Sugar for `run --commits HEAD,master`.

## Discovery subcommands

```console
$ uv run scripts/benchmark.py list-commits --lookback 10
```

Print the commits a selector would resolve to, without running any
benchmarks — handy for sanity-checking `--range` and `--lookback`
arguments before committing to a long run.

```console
$ uv run scripts/benchmark.py list-commands
```

Print every configured `[bench.X]` entry after applying the TOML
layers — useful when iterating on `benchmark.local.toml`.

```console
$ uv run scripts/benchmark.py show-config
```

Dump the post-layering config as JSON, the closest thing to a "what
will actually run" inspection.

## Output formats

`--format` selects the renderer; the default is a rich terminal table:

| Format | Use case |
|---|---|
| `rich` | Interactive terminal viewing (default) |
| `json` | Single JSON document with raw samples preserved |
| `ndjson` | One JSON object per line — pipe-friendly for `jq` |
| `md` | Markdown tables (mirrors the prototype `performance.md`) |
| `csv` | Flat row-per-measurement; raw samples joined by `;` |

```console
$ uv run scripts/benchmark.py run --lookback 50 --format md --output performance.md
```

`--show-percentiles` picks the subset of stat labels rendered in the
visible cells:

```console
$ uv run scripts/benchmark.py run --target HEAD --show-percentiles min,avg,p90,max
```

Accepted labels: `min`, `max`, `avg`, and any `p<N>` (e.g. `p50`,
`p90`, `p95`, `p99`).

## Config layering

Four layers compose into the effective config, in this precedence
order (each layer overlays the previous):

1. **Built-in pydantic defaults** — `runs = 3`, `warmup = 1`, `trunk =
   "master"`, etc.
2. **`scripts/benchmark.toml`** — the committed defaults shipped with
   the repo. Defines `[bench.grep]`, `[bench.find]`, `[bench.search]`,
   `[bench.import-time]` for agentgrep against `libtmux`.
3. **`scripts/benchmark.local.toml`** — per-machine overrides
   (gitignored). Copy `scripts/benchmark.local.toml.example` to start.
4. **CLI flags** — `--runs N`, `--warmup N`, `--query STR`,
   `--commands grep,find` always trump the TOML.
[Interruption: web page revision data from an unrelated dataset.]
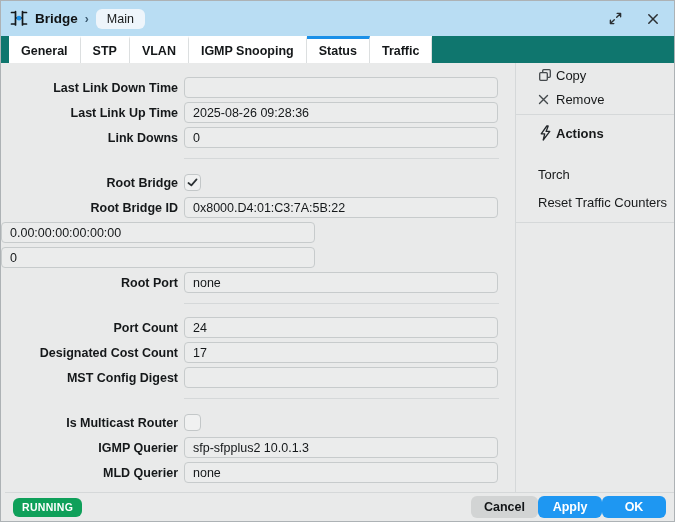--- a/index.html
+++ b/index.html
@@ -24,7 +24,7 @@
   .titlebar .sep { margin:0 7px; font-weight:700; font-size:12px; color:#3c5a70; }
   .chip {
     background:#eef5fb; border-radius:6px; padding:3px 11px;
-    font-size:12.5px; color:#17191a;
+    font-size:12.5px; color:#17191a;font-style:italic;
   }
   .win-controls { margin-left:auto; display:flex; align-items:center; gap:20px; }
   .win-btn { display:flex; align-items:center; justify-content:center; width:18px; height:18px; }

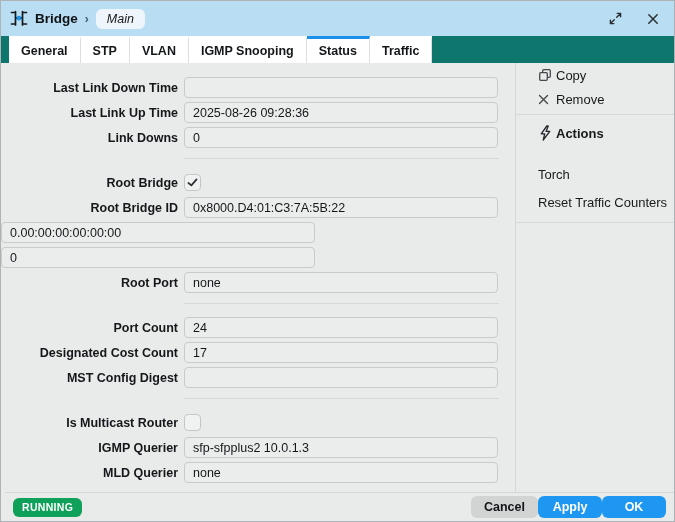--- a/index.html
+++ b/index.html
@@ -31,8 +31,8 @@
 
   
   .tabbar {
-    position:absolute; top:35px; left:0; right:0; height:27px;
-    background:#0f766e; display:flex; padding-left:8px;
+    position:absolute; top:35px; left:0; right:0; height:33px;
+    background:#f0abfc; display:flex; padding-left:16px;
   }
   .tab {
     background:#ffffff; border-top:3px solid #ffffff; border-right:1px solid #dcdfe0;

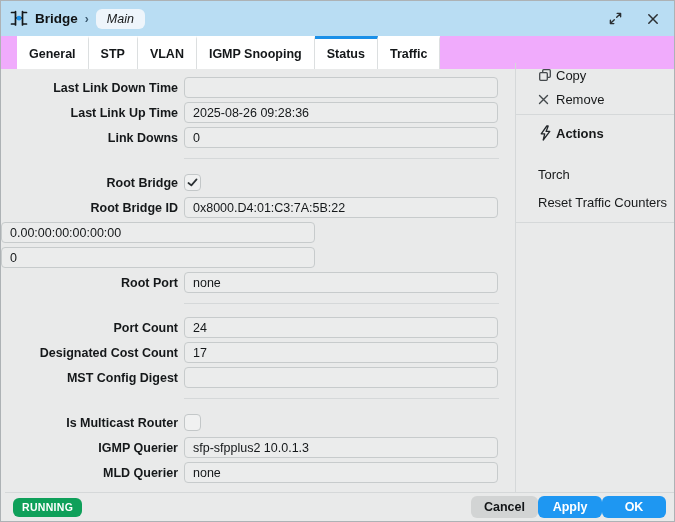--- a/index.html
+++ b/index.html
@@ -222,7 +222,7 @@
         </span>
         <span>Actions</span>
       </div>
-      <div class="side-item" style="margin-top: 16px;">
+      <div class="side-item" style="margin-top: 3px;">
         <span>Torch</span>
       </div>
       <div class="side-item" style="margin-top: 4px;">

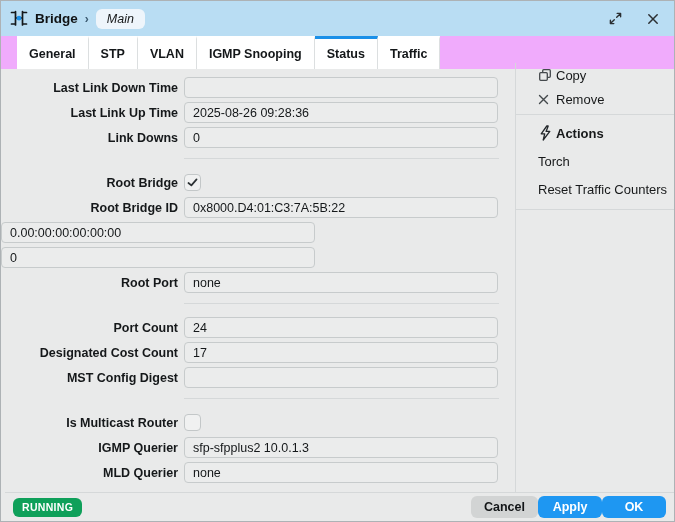--- a/index.html
+++ b/index.html
@@ -226,7 +226,7 @@
         <span>Torch</span>
       </div>
       <div class="side-item" style="margin-top: 4px;">
-        <span>Reset Traffic Counters</span>
+        <span>Reset Traffic Snooping</span>
       </div>
       <div class="side-divider" style="margin-top: 8px;"></div>
     </div>

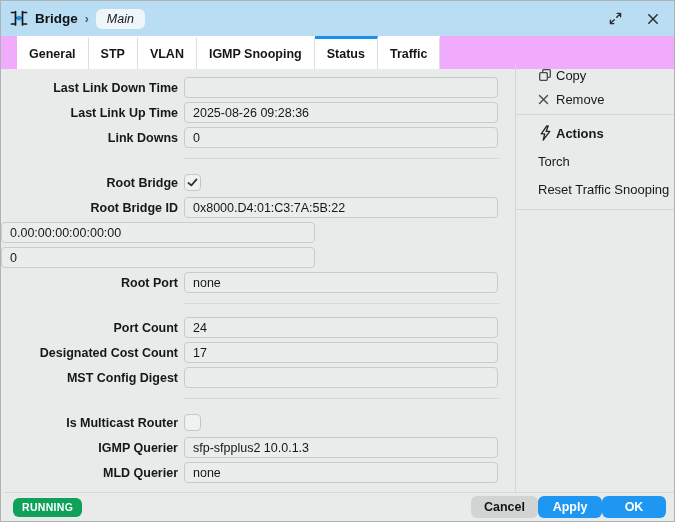--- a/index.html
+++ b/index.html
@@ -161,6 +161,7 @@
         <div class="inp">0.00:00:00:00:00:00</div>
       </div>
       <div class="row">
+        <div class="lbl">Root Path Cost</div>
         <div class="inp">0</div>
       </div>
       <div class="row">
Deep-merge semantics: only the keys you set in a higher layer are
replaced. So adding `[bench.fuzzy]` in `benchmark.local.toml` extends
the bench set without disturbing the existing entries.

## Templating

Command strings in `[bench.X].command` support these placeholders:

| Token | Value |
|---|---|
| `{venv}` | `[settings].venv` (default `.venv`) |
| `{query}` | per-bench `default_query`, or `--query STR` |
| `{sha}` | full commit SHA being benchmarked |
| `{short_sha}` | first seven chars |
| `{repo}` | repo root absolute path |

Unknown placeholders raise — the harness fails loud rather than emit
a broken command.

## Safety

- **Dirty-tree refusal.** The script aborts on uncommitted changes
  unless `--allow-dirty` is passed. Per-commit benchmarks shred the
  worktree via `git checkout`; running them on top of uncommitted
  work would silently roll your edits forward into the wrong commit.
- **HEAD restore on exit.** An `atexit` hook plus SIGINT / SIGTERM
  trap restores the original ref (branch name or HEAD SHA) on every
  exit path. Pass `--keep-checkout` to disable the trap when you
  want to iterate on a checked-out commit after the run.
- **Per-commit isolation.** Each iteration runs `git checkout` + (by
  default) `uv sync` to rebuild `.venv` against the current source.
  `--no-sync` skips the sync if the wheel happens to be ABI-compatible
  across the range you're testing.

## When to skip the harness

The harness is a developer tool, not a CI gate. It expects:

- A clean worktree (or `--allow-dirty`).
- A repo where every commit in the range builds — failed `uv sync`
  marks the row `sync_fail` and moves on, but a wide swath of
  unbuildable history makes the output less useful.
- Hyperfine on PATH for the default timing path. The pure-Python
  fallback (`--no-hyperfine`, or simply not having hyperfine
  installed) is portable but produces noisier samples.